Während der eine, Ethiker Michael Schmieder, die Umständlichkeit und Bürokratielastigkeit des Standards geißelte und ihm die Daseinsberechtigung absprach, brach der andere, Pflegeexperte Detlef Rüsing, eine Lanze für den Expertenstandard. „Der Standard bietet Pflegenden die Möglichkeit, ihre Fachlichkeit zu begründen und fordert sie auf, reflektierend die Sicht der Betroffenen einzunehmen“, sagte Rüsing. „Beziehungen sind normal und alltäglich und bilden in der Pflege die Grundlage aller Arbeit – dafür brauchen wir keinen Standard“, erwiderte Schmieder.

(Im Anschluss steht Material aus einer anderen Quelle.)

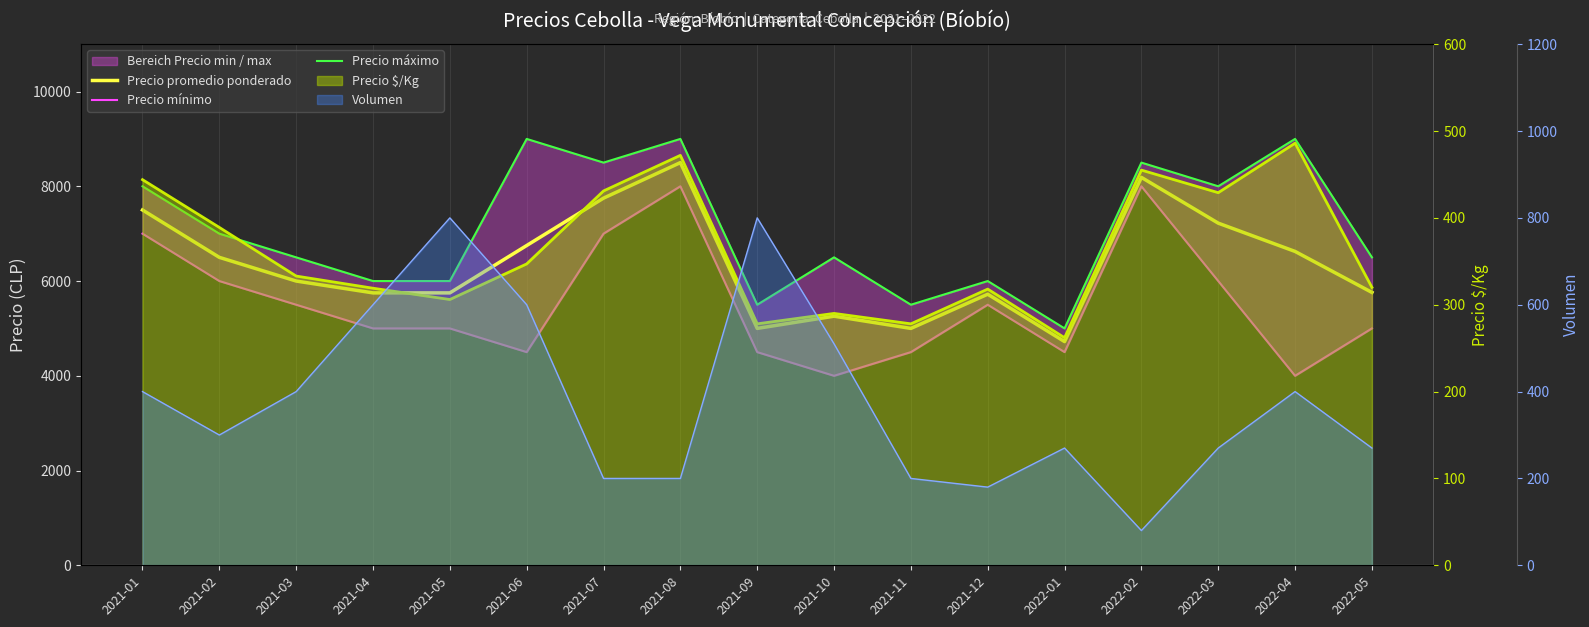

Which series has the largest total across all categories?

Precio máximo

Thema Demenz wird in der Gesellschaft immer präsenter
„Die unterschiedlichen Positionen zum Expertenstandard sind jetzt mal ausgesprochen“, sagt Jezewski. Und das sei auch gut so, denn nun könne sich jeder der Teilnehmer ein fundiertes, eigenes Bild davon machen. Auf der nächsten Demenz-Konferenz Bethanien, die voraussichtlich am 8. Oktober 2020 stattfinden wird, möchte Jezewski allerdings andere thematische Schwerpunkte setzen. „Demenz in der Häuslichkeit – also die Herausforderungen und Chancen bei der Pflege von Menschen mit Demenz im eigenen Zuhause – könnte das Leitthema der Demenz-Konferenz 2020 werden“, verriet Jezewski.

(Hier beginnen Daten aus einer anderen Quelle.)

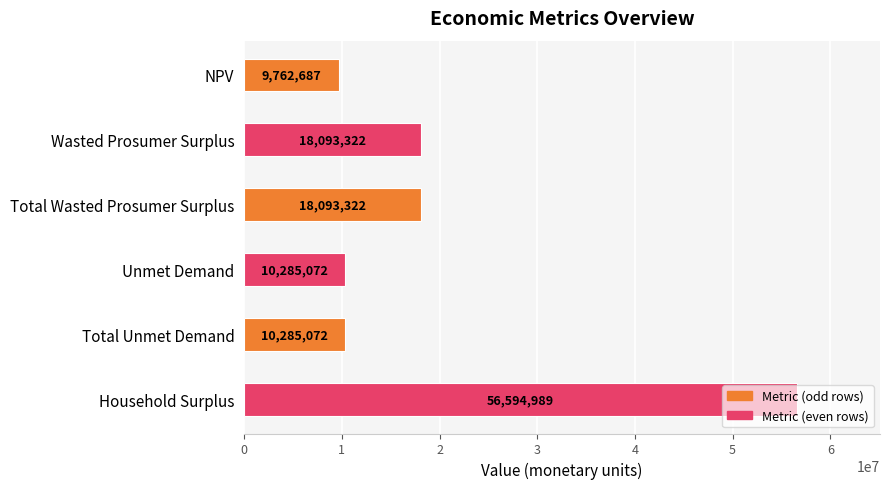

What is the difference between the second highest and second lowest values?

7808250.2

„Mit der großen Demenz-Konferenz Bethanien unterstreichen wir einmal mehr, wie wichtig das Thema Demenz in unserer immer älter werdenden Gesellschaft und auch innerhalb der Diakonie Bethanien ist“, erklärte Matthias Ruf, Vorstandsvorsitzender der Diakonie Bethanien. „In unserem Seniorenzentrum in Ewersbach spezialisieren wir uns beispielsweise noch stärker als bisher auf das Thema Demenz. Dort entstehen derzeit durch einen Umbau zwölf neue Plätze für die Pflege von Menschen mit Demenz.“
Zusammenarbeit mit Pflegepersonal und Angehörigen
„In unserem seit 2018 bestehenden Demenz-Zentrum in Solingen bündeln wir das in unserem diakonischen Sozialunternehmen vorhandene Wissen zum Thema Demenz“, ergänzte Jezewski. „In Zusammenarbeit mit dem Pflegepersonal und Angehörigen entwickeln wir Methoden, Techniken und Konzepte, die den Alltag für Menschen mit Demenz und deren Umfeld erleichtern.“
Dabei profitiere man unter anderem von der langjährigen wissenschaftlichen und praxisnahmen Erfahrung aus der spezialisierten Versorgung von Menschen mit Demenz. „In unserem Seniorenzentrum ‚Haus Eiche‘ und der von uns initiierten und konzeptionierten ‚Pflegeoase‘ setzen wir die von uns entwickelten Techniken, Methoden und Konzepte direkt praxisnah um“, erklärte Jezewski. „So können wir deren Alltagstauglichkeit permanent überprüfen und eventuelle Verbesserungspotenziale unmittelbar erkennen und umsetzen.“
Es ist schön, wenn das Thema Demenz an dieser Stelle Beachtung findet. Das Wissen darüber und die Bedeutung von tragfähigen Beziehungen ist längst bekannt. Es gibt inzwischen vorbildliche Einrichtungen für Menschen mit Demenz. Leider sind das sehr wenige und der Alltag im Bereich Pflege gestaltet sich nicht nach den Erkenntnissen, die wir haben, sondern er ist geprägt von Kostenersparnis und dem Mangel an Pflegekräften. Es ist immer noch so,: Kranke, Alte und Behinderte kommen in der Gesellschaft so gut wie gar nicht vor. Sie leben häufig isoliert in einer Parallelwelt. Es ist wichtig, über sie zu berichten, denn morgen schon, können wir selbst betroffen sein.